Leasing improves cash flow
Leasing provides 100% financing with no down payment. Lease payments are a fraction of the total purchase price and can be a pre-tax expense. Lease payments can even be scheduled to coincide with a company's seasonal cash flow.
Leasing provides other credit sources
Unlike capital expenditure, leasing keeps a company's credit lines available to meet other needs.
Leasing conserves working capital
Leasing frees up a company's working capital for investments or other business expenses.
Leasing offers fixed rate financing
Fixed payments improve a company's ability to budget and forecast.
Leasing allows choice of equipment
Companies can specify the equipment they need and the source; as if purchasing it directly. All normal manufacturer's warranties are passed through to them.
Leasing helps hedge against inflation
Low, fixed-rate pricing protects against inflation and allows current acquisition with tomorrow's dollars.
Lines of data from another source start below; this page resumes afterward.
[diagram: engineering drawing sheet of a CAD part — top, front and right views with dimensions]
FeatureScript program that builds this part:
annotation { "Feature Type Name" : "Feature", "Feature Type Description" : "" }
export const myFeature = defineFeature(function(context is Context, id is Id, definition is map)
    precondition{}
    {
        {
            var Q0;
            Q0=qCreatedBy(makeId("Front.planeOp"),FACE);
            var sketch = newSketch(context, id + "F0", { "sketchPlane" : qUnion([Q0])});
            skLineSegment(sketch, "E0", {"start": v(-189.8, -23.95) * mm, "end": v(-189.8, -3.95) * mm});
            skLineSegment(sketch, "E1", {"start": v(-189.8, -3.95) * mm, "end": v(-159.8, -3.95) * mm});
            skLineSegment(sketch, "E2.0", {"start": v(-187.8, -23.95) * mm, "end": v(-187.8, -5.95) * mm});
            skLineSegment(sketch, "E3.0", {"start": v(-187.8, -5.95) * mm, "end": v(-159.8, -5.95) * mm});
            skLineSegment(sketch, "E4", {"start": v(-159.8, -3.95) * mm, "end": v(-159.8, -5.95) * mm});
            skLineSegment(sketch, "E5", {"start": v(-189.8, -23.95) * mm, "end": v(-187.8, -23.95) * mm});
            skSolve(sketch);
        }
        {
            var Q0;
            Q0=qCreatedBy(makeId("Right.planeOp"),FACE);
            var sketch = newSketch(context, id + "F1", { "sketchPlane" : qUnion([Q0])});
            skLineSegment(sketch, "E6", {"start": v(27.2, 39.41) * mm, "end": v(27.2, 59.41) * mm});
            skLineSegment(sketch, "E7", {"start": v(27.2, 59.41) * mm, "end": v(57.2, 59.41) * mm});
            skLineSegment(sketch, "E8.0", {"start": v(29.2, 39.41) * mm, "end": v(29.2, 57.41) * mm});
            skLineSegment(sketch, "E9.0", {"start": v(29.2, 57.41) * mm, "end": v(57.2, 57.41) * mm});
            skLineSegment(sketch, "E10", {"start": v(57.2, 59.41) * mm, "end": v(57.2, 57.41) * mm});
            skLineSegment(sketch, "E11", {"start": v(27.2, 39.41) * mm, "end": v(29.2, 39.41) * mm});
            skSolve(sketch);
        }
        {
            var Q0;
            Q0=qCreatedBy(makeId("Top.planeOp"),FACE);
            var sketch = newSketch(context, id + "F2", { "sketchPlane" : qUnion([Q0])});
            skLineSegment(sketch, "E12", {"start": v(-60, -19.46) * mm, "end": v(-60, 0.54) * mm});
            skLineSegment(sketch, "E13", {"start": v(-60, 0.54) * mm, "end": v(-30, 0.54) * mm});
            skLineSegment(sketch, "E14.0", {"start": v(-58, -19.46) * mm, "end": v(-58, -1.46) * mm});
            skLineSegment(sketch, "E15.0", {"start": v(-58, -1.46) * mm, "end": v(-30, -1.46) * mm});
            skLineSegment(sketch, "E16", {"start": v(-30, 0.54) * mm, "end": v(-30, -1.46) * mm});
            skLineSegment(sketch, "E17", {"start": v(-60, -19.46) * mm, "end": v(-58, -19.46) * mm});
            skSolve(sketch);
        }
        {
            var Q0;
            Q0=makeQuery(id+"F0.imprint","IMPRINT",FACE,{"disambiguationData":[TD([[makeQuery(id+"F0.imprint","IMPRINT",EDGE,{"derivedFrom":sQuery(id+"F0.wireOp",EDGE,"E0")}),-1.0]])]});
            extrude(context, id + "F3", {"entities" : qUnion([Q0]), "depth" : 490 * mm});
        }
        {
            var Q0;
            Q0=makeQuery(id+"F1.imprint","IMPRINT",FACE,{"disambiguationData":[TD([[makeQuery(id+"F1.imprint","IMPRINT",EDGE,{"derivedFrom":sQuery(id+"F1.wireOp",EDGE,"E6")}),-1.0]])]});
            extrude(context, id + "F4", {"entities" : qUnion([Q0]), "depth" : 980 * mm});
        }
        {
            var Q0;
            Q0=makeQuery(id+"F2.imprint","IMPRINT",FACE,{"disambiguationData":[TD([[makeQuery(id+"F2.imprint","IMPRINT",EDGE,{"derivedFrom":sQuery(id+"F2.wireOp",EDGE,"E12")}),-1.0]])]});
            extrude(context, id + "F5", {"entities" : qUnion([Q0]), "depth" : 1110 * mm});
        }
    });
Leasing makes more equipment available
Because the monthly lease payment is a small portion of the total cost of the equipment, leasing allows a greater amount of equipment for a given dollar allocation.
Leasing provides flexibility
Flexible end of lease options let a company purchase, refinance or upgrade the equipment.
Leasing offers tax advantages
With operating leases, tax laws allow the deduction of lease payments as a business expense. Plus, there is not time wasted with depreciation schedules or Alternative Minimum Tax (AMT) issues.